Benchmarks

pg_fusion includes local diagnostic benchmarks. They are for engineering evaluation, not audited TPC-H publication.

Benchmark results should be read together with query plans and metrics. A pg_fusion query can be slower if scan, tuple decoding, Arrow encoding, or page transport dominates the DataFusion-side work.

Native TPC-H Harness

The supported TPC-H harness is the Rust binary crate:

benches/tpch/runner

It embeds the Apache-2.0 tpchgen crate, streams generated rows into PostgreSQL with COPY FROM STDIN, and uses native PostgreSQL numeric(15,2) and date columns.

The runner includes SQL templates from benches/tpch/queries/. Use those same files for manual psql checks; for example, q2 includes the canonical minimum-cost supplier subquery and should not be replaced with a simplified join shape when comparing against runner timings.

Prerequisites

Use release builds for benchmark runs; debug builds are too slow for meaningful timings.

For a local pgrx-managed PostgreSQL 17 cluster:

cargo pgrx init --pg17 /path/to/pg_config
cargo pgrx install --release -p pg_fusion --pg-config /path/to/pg_config

For an external PostgreSQL 17 installation:

cargo pgrx install --release -p pg_fusion --pg-config /path/to/pg_config

Set shared_preload_libraries = 'pg_fusion' before PostgreSQL starts.

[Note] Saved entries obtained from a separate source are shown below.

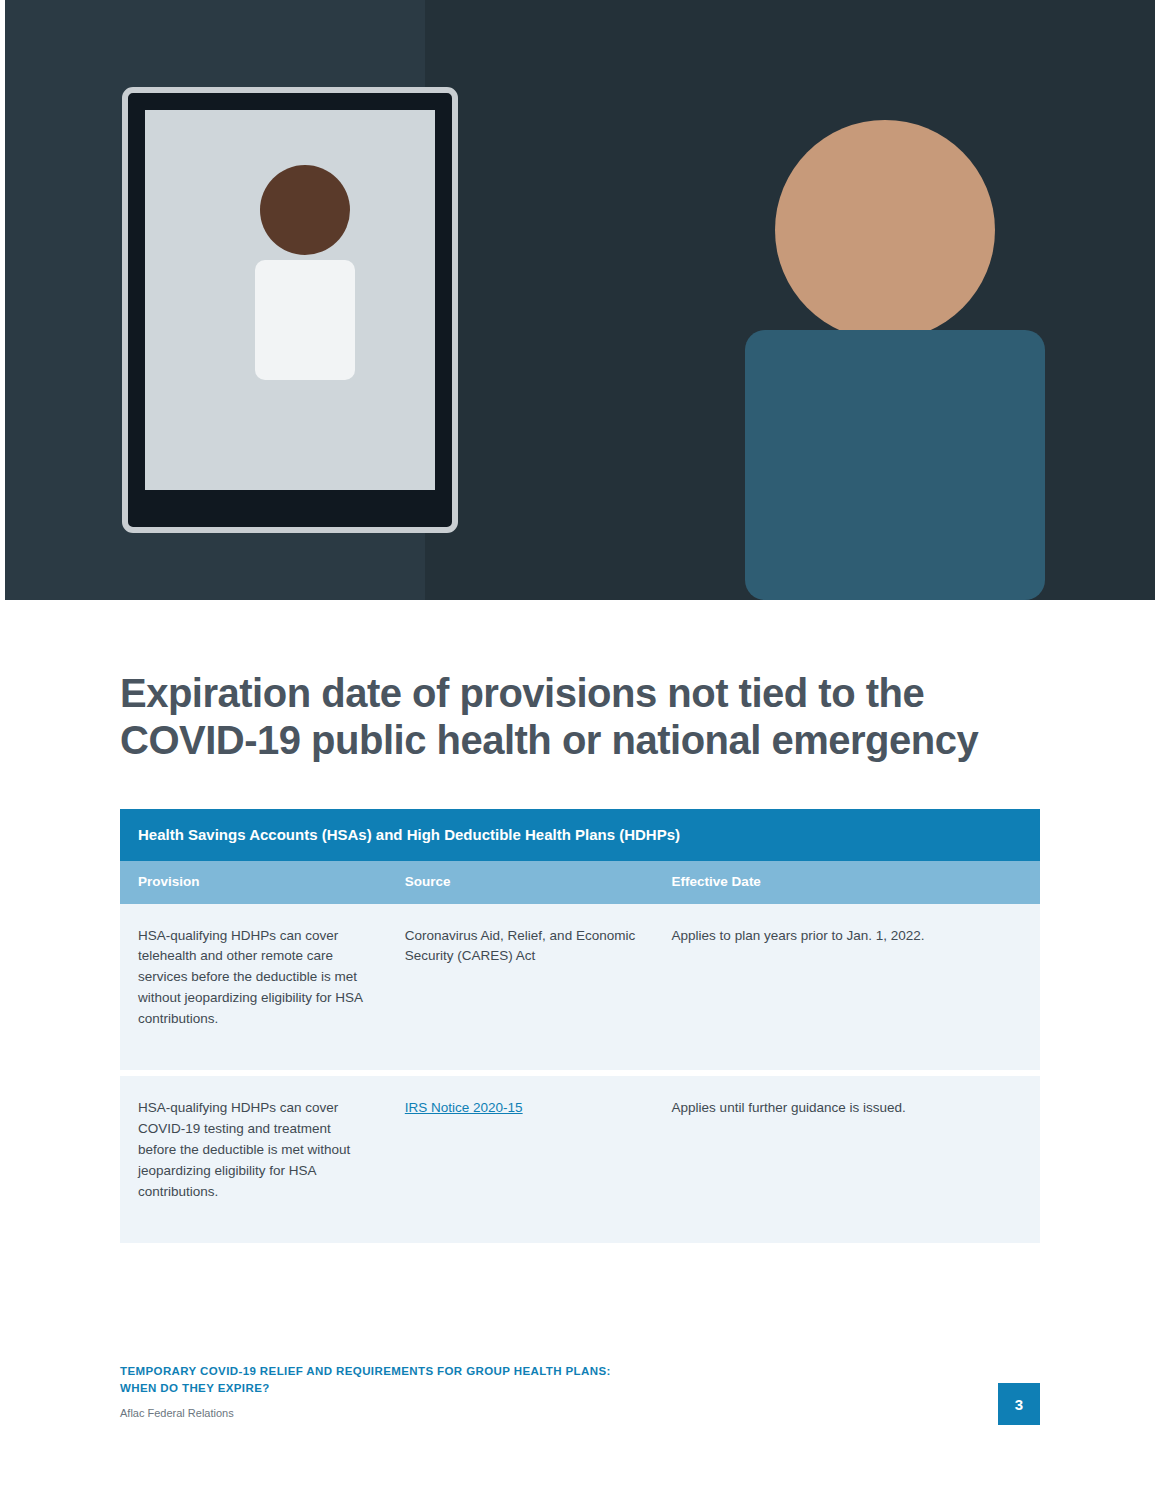Expiration date of provisions not tied to the COVID-19 public health or national emergency
Health Savings Accounts (HSAs) and High Deductible Health Plans (HDHPs)
| Provision | Source | Effective Date |
| --- | --- | --- |
| HSA-qualifying HDHPs can cover telehealth and other remote care services before the deductible is met without jeopardizing eligibility for HSA contributions. | Coronavirus Aid, Relief, and Economic Security (CARES) Act | Applies to plan years prior to Jan. 1, 2022. |
| HSA-qualifying HDHPs can cover COVID-19 testing and treatment before the deductible is met without jeopardizing eligibility for HSA contributions. | IRS Notice 2020-15 | Applies until further guidance is issued. |
Temporary COVID-19 relief and requirements for group health plans:
When do they expire?
Aflac Federal Relations
3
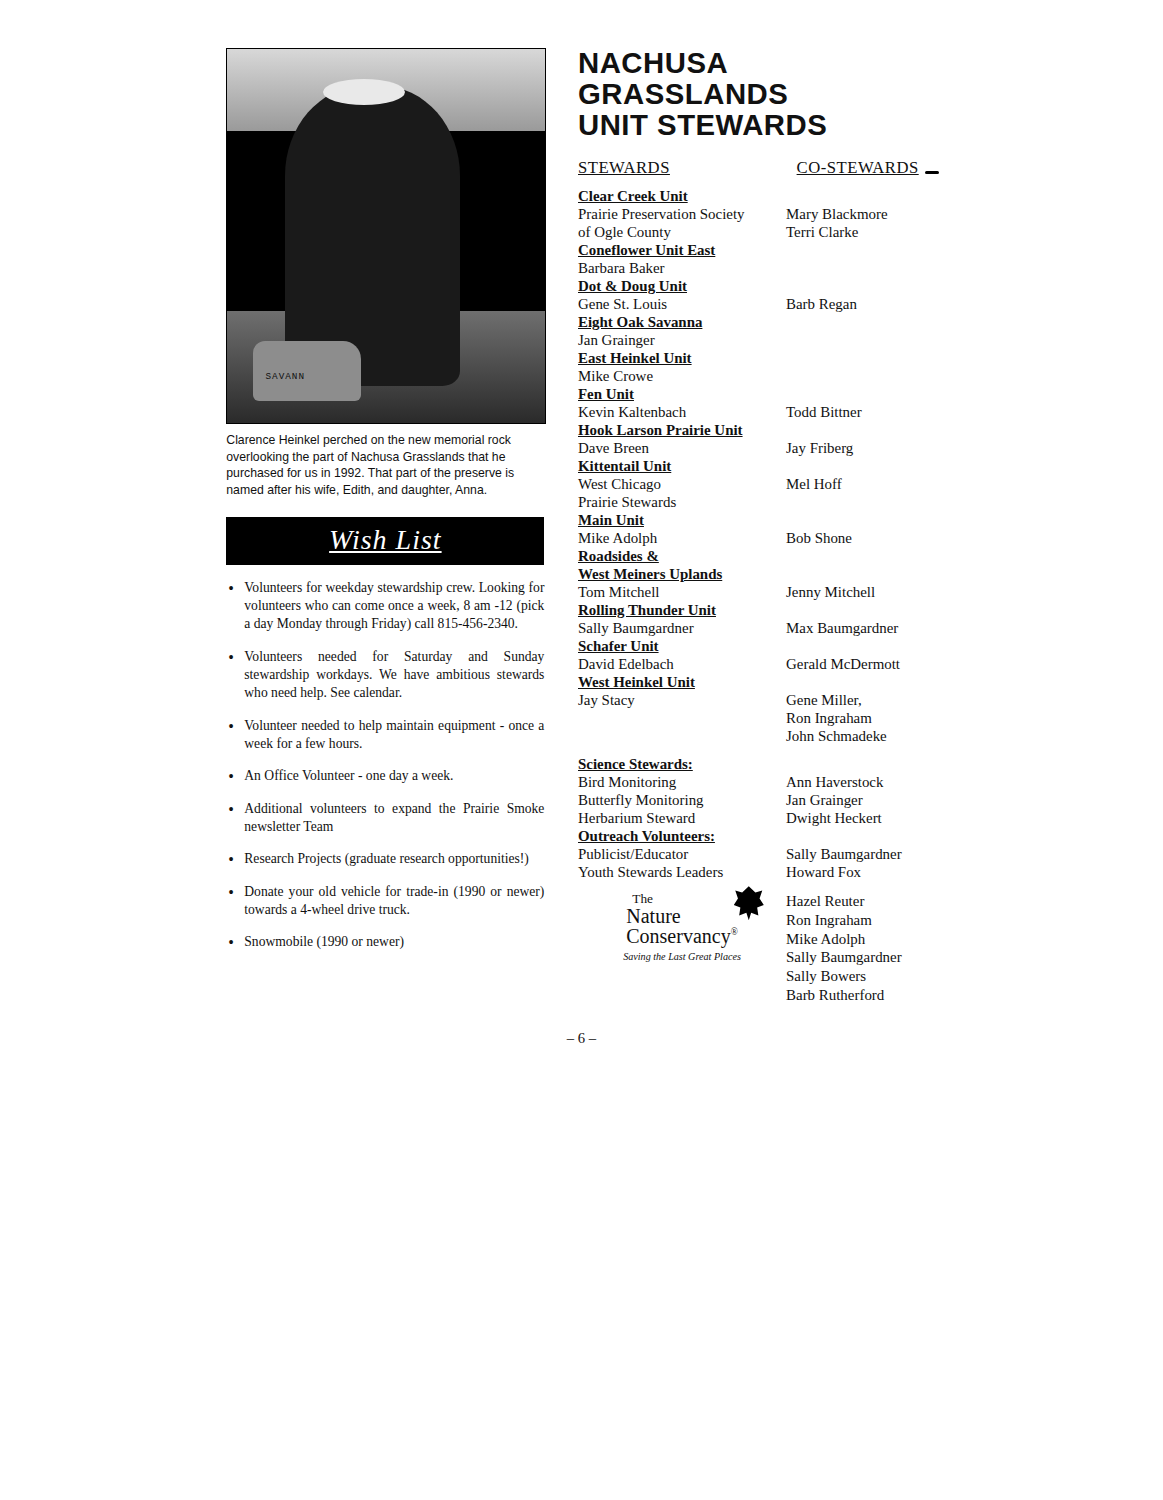SAVANN
Clarence Heinkel perched on the new memorial rock overlooking the part of Nachusa Grasslands that he purchased for us in 1992. That part of the preserve is named after his wife, Edith, and daughter, Anna.
Wish List
Volunteers for weekday stewardship crew. Looking for volunteers who can come once a week, 8 am -12 (pick a day Monday through Friday) call 815-456-2340.
Volunteers needed for Saturday and Sunday stewardship workdays. We have ambitious stewards who need help. See calendar.
Volunteer needed to help maintain equipment - once a week for a few hours.
An Office Volunteer - one day a week.
Additional volunteers to expand the Prairie Smoke newsletter Team
Research Projects (graduate research opportunities!)
Donate your old vehicle for trade-in (1990 or newer) towards a 4-wheel drive truck.
Snowmobile (1990 or newer)
NACHUSA GRASSLANDS
UNIT STEWARDS
STEWARDS CO-STEWARDS
| Clear Creek Unit | |
| Prairie Preservation Society | Mary Blackmore |
| of Ogle County | Terri Clarke |
| Coneflower Unit East | |
| Barbara Baker | |
| Dot & Doug Unit | |
| Gene St. Louis | Barb Regan |
| Eight Oak Savanna | |
| Jan Grainger | |
| East Heinkel Unit | |
| Mike Crowe | |
| Fen Unit | |
| Kevin Kaltenbach | Todd Bittner |
| Hook Larson Prairie Unit | |
| Dave Breen | Jay Friberg |
| Kittentail Unit | |
| West Chicago | Mel Hoff |
| Prairie Stewards | |
| Main Unit | |
| Mike Adolph | Bob Shone |
| Roadsides & | |
| West Meiners Uplands | |
| Tom Mitchell | Jenny Mitchell |
| Rolling Thunder Unit | |
| Sally Baumgardner | Max Baumgardner |
| Schafer Unit | |
| David Edelbach | Gerald McDermott |
| West Heinkel Unit | |
| Jay Stacy | Gene Miller, |
| | Ron Ingraham |
| | John Schmadeke |
| Science Stewards: | |
| Bird Monitoring | Ann Haverstock |
| Butterfly Monitoring | Jan Grainger |
| Herbarium Steward | Dwight Heckert |
| Outreach Volunteers: | |
| Publicist/Educator | Sally Baumgardner |
| Youth Stewards Leaders | Howard Fox |
The Nature Conservancy®
Saving the Last Great Places
Hazel Reuter
Ron Ingraham
Mike Adolph
Sally Baumgardner
Sally Bowers
Barb Rutherford
– 6 –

For stable TPC-H runs, also size the page pool, scan slots, control rings, DataFusion worker memory, and runtime filter pool. One useful 16 GiB development profile is in Quick Start; the TPC-H README has the SF10 profile and hash-join memory notes. All GUCs and sizing tradeoffs are listed in Configuration. After changing preload or postmaster-level pg_fusion settings, restart PostgreSQL, then run cargo pgrx start pg17 -p pg_fusion and cargo pgrx run --release pg17 -p pg_fusion for a pgrx-managed cluster. Run CREATE EXTENSION IF NOT EXISTS pg_fusion; in the benchmark database. The TPC-H runner toggles pg_fusion.enable itself and sets max_parallel_workers_per_gather from --parallel-workers.

PostgreSQL Connection

Use --dbname / -d, --host, --port, and --user / -U for explicit connections. The runner also reads PGDATABASE, PGHOST, PGPORT, PGUSER, and PGPASSWORD. Passwords should use PGPASSWORD; there is no --password flag.

PGPASSWORD=secret cargo run --release -p pg_fusion_tpch -- \
  --host localhost \
  --port 5432 \
  --user postgres \
  --dbname pg_fusion \
  --scale-factor 0.01

Quick Run

From the repository root:

cargo run --release -p pg_fusion_tpch -- \
  --dbname pg_fusion \
  --scale-factor 0.01 \
  --runs 3 \
  --warmup 1

By default, the runner:

recreates the benchmark schema;
streams generated TPC-H data into PostgreSQL;
analyzes the tables;
runs each query with pg_fusion.enable = off;
runs each query with pg_fusion.enable = on;
alternates measured modes to reduce hot-cache ordering bias;
writes CSV and JSON summaries.

Reuse An Existing Schema

cargo run --release -p pg_fusion_tpch -- \
  --dbname pg_fusion \
  --no-prepare \
  --queries q01,q03,q06

For a focused q2 diagnostic, use --queries q02 --runs 1 --warmup 0. The runner still performs vanilla and Fusion EXPLAIN preflights, executes both modes through COPY ... TO STDOUT, and compares the resulting CSV bytes.

Result Statuses

ok: PostgreSQL and pg_fusion both succeeded and returned matching rows.
mismatch: both succeeded but byte-identical output differed.
fusion_fail: vanilla preflight succeeded, but pg_fusion failed or did not plan through PgFusionScan.
pg_fail: PostgreSQL failed, so the comparison is invalid.

Report Output

The console report shows median latency for measured runs. speedup is pg_median_ms / fusion_median_ms, so values above 1 mean pg_fusion was faster. The JSON artifact includes raw timings, row counts, result hashes, PostgreSQL metadata, and pg_fusion extension version when available. For runtime diagnostics, use Metrics.

Useful Query Groups

For scan and encoding experiments, start with:

q01;
q06;
q14;
q19.

For joins and grouped aggregation, inspect:

q03;
q05;
q10;
q12.

The remaining canonical-derived queries are useful for planner coverage and failure reporting.

Row Encoder Microbenchmark

To isolate PostgreSQL-free Rust page encoding work, run the Criterion benchmark:

cargo bench -p row_encoder --bench q05_encode

This is not a vanilla-vs-Fusion TPC-H run. The benchmark name reflects its q05-shaped input fixture. If PG_FUSION_TPCH_DIR points to compatible CSV files, the benchmark uses them; otherwise it falls back to a deterministic synthetic fixture.